● Task instructions: Decide whether each statement agrees with the passage on water resources below: (a) About 97% of the water on the earth's surface is in the ocean. (b) The basic domestic requirement of around 50 liters per person per day includes water for gardens. (c) Sea water holds about 200 times more dissolved salts than fresh water. For each, answer yes or no and quote the deciding words from the passage.

● Exercise passage:
[Start of section]
The history of human civilisation reveals that water supply and civilisation are almost synonymous. Water resources are sources of water that are potentially useful and essential for existence of life. Several uses of water include agricultural, industrial, household, recreational and environmental activities. The majority of human uses require fresh water which is scarce.
About 97% of the water on the earth surface is in the ocean and only 3% is fresh water. Slightly over two-thirds of this is frozen in glaciers and polar ice caps. The remaining 1per cent unfrozen fresh water is found mainly as groundwater, with only a small fraction present above ground which is suitable for human consumption.
The seas and oceans are the products of gigantic acid-base titrations during the early stages of formation of earth. Sea water contains about 2,000 times more dissolved salts than fresh water. The constant pH of sea water (8.1±0.2) all over the globe is due to ion exchange equilibrium of dissolved cations with silicate phase in the marine sediment. It is estimated that 8% of worldwide water use is for domestic purposes.
These include drinking water, bathing, cooking, toilet flushing, cleaning, laundry and gardening. Basic domestic water requirements are at around 50 litres per person per day, excluding water for gardens. Drinking water is water that is of sufficiently high quality so that it can be consumed or used without risk of immediate or long term harm. Such water is commonly called as potable water.
[End of section]
● Supplied material:
[Start of section]
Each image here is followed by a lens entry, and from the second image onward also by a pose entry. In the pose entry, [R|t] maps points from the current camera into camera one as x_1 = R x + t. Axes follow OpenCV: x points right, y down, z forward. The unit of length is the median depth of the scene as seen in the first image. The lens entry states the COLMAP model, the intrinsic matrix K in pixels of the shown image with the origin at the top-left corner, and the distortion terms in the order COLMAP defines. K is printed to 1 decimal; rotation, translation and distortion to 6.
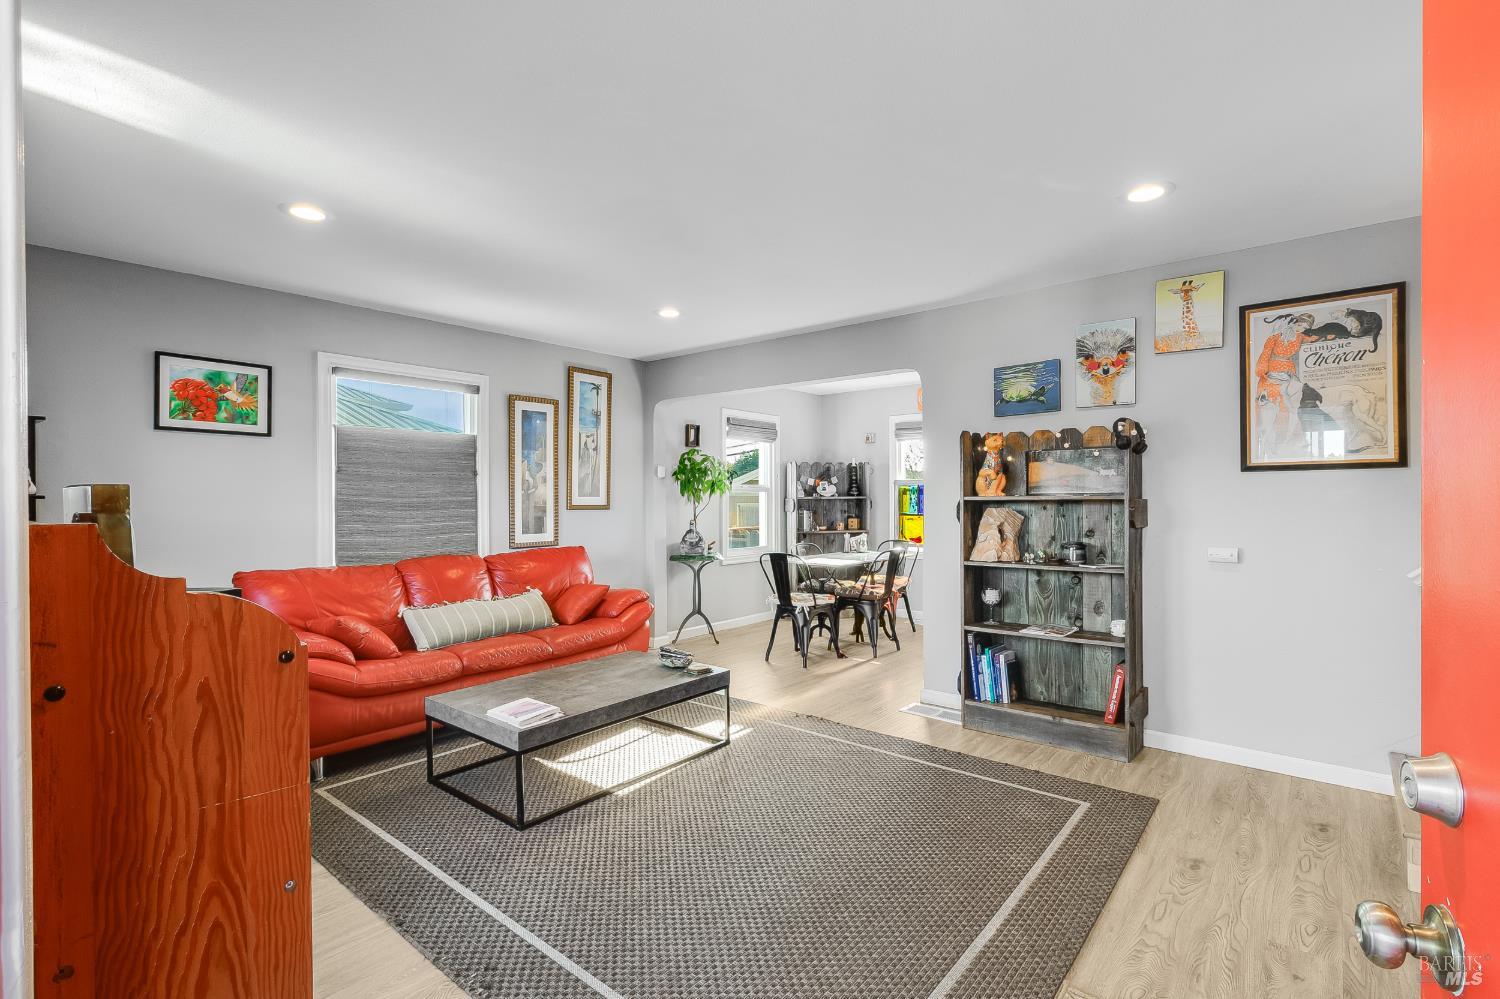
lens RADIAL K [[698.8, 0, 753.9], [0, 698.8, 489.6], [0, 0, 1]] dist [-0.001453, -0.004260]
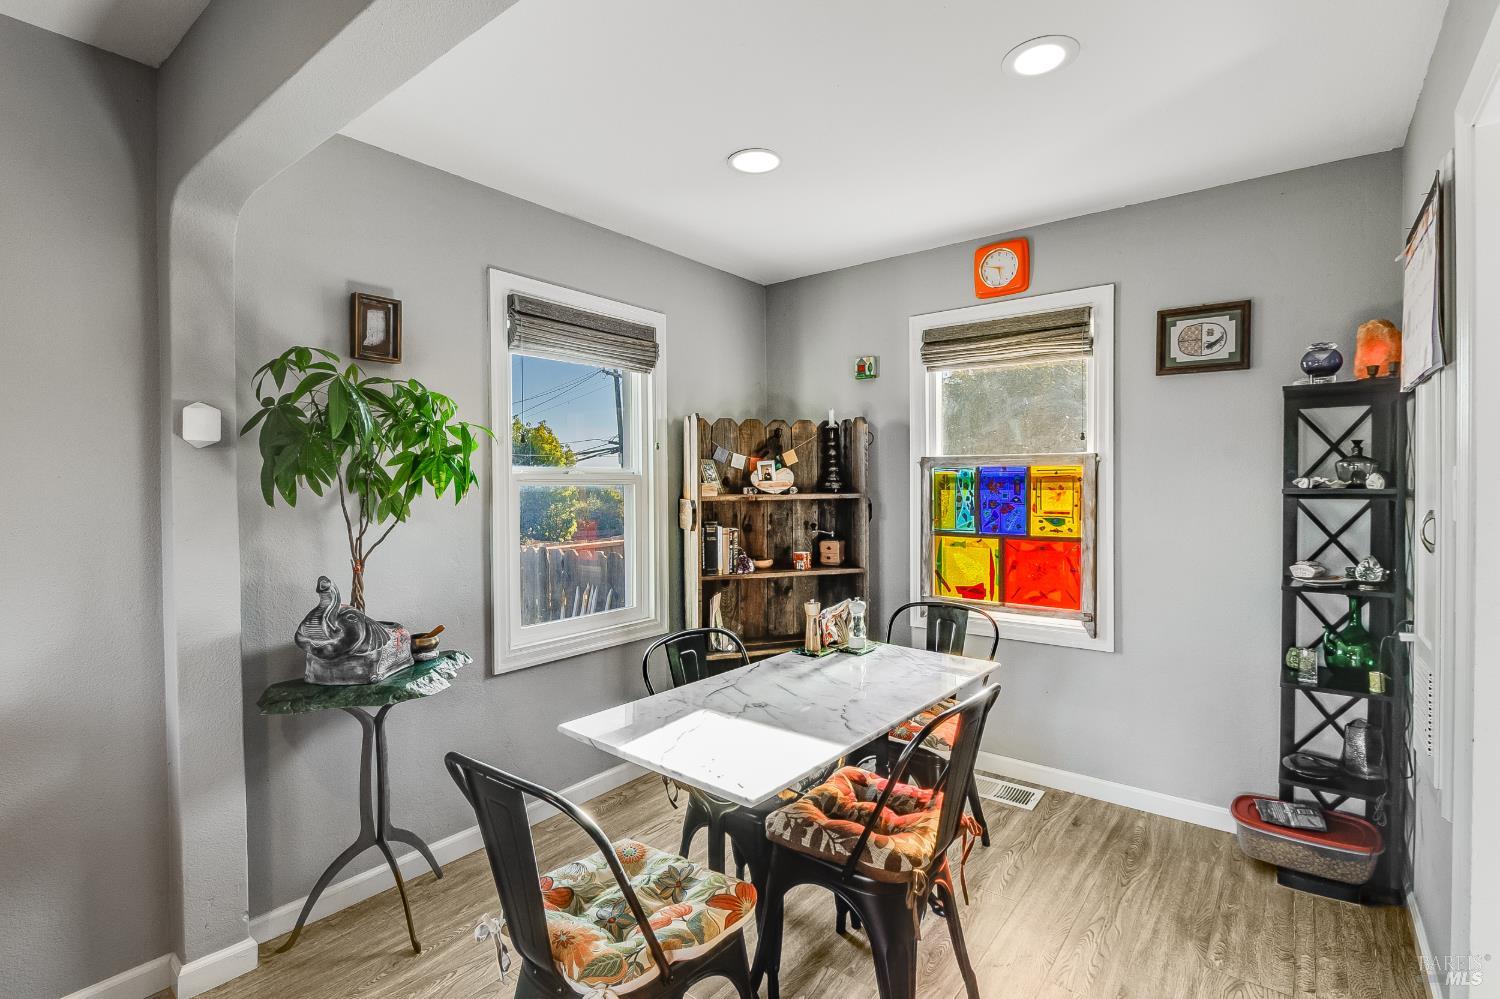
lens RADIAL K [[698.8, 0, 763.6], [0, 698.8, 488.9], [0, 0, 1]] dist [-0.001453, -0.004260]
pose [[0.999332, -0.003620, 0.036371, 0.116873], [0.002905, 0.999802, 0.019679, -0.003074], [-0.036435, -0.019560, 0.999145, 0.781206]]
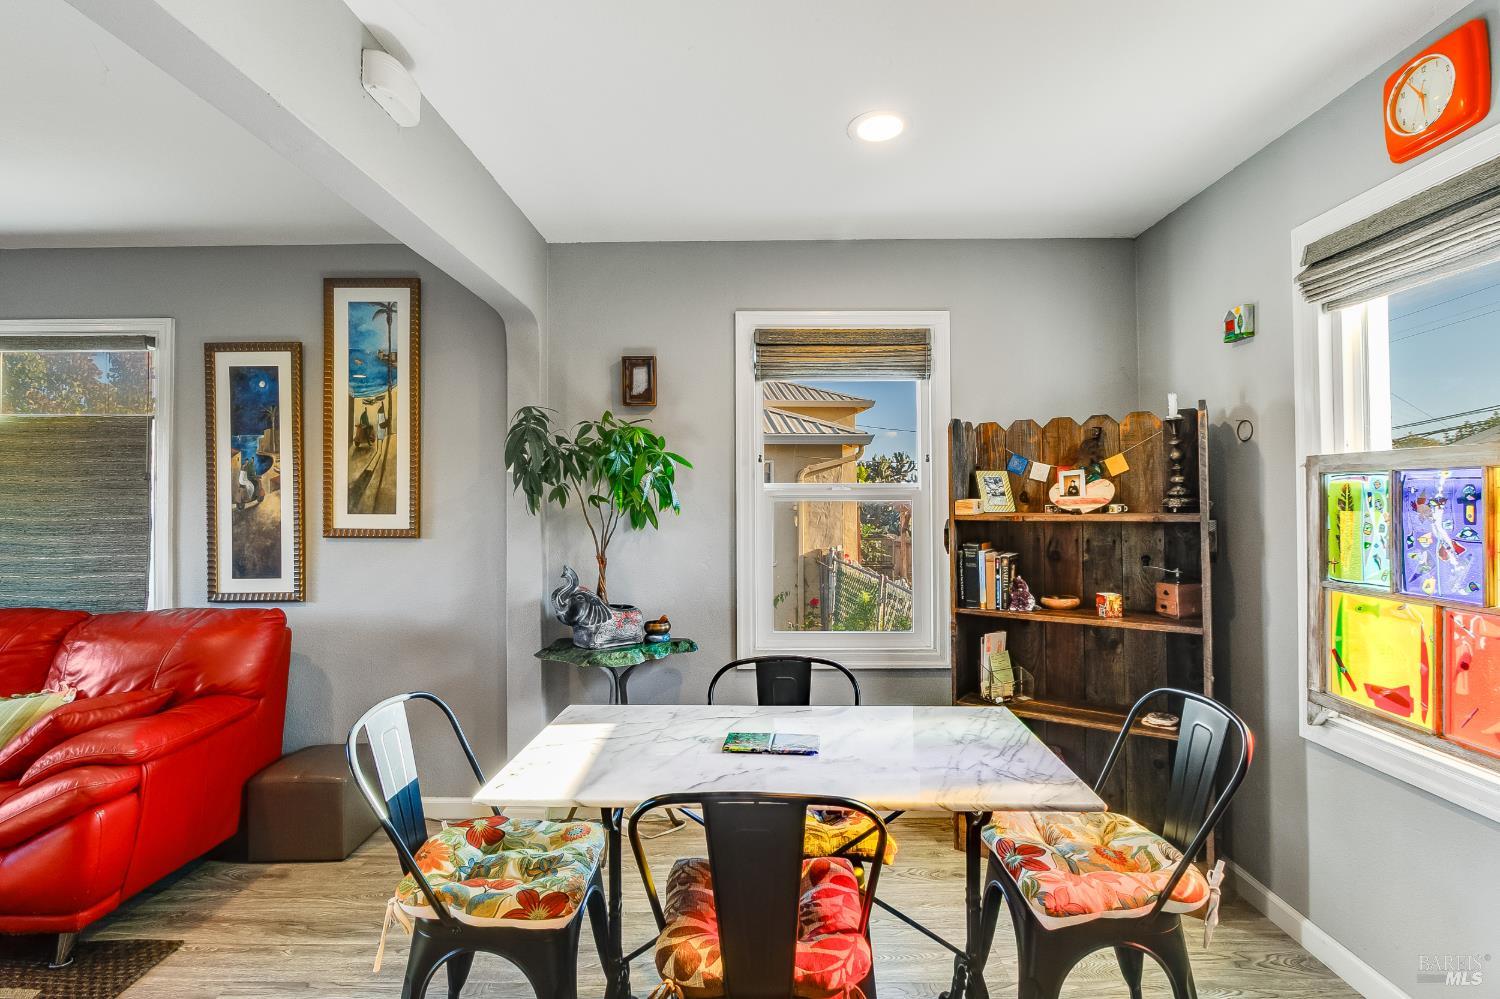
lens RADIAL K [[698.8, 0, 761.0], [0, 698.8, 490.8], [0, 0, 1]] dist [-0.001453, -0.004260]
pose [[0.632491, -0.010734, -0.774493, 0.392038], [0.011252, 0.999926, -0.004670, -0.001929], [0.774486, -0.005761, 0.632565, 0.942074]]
[End of section]
[Start of section]
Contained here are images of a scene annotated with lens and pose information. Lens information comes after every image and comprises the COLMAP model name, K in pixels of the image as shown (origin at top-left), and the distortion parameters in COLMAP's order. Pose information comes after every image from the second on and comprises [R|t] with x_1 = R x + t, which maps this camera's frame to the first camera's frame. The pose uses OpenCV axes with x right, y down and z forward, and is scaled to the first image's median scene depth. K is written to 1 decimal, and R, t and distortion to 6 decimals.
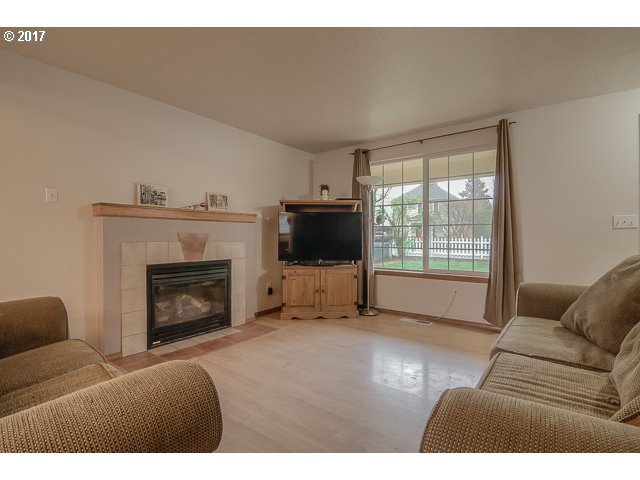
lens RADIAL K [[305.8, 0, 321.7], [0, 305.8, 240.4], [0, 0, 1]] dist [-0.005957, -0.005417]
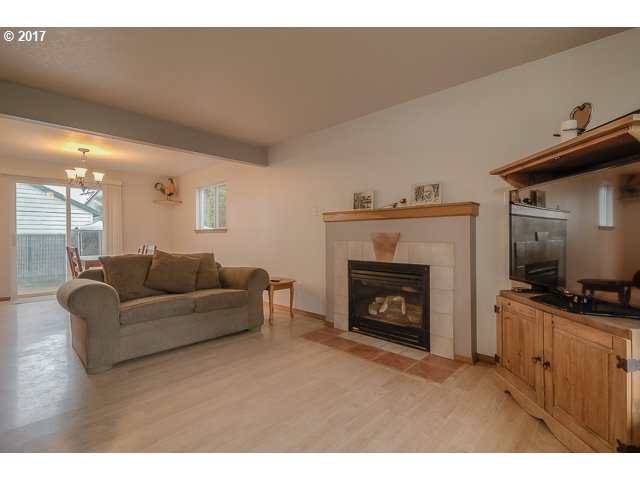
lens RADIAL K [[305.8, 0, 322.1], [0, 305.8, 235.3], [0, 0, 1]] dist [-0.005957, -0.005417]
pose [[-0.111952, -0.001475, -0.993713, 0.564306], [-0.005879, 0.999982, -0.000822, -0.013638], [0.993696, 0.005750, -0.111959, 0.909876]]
[End of section]
● The completed task:
(a) Yes: "About 97% of the water on the earth surface is in the ocean"
(b) No: "Basic domestic water requirements are at around 50 litres per person per day, excluding water for gardens"
(c) No: "Sea water contains about 2,000 times more dissolved salts than fresh water"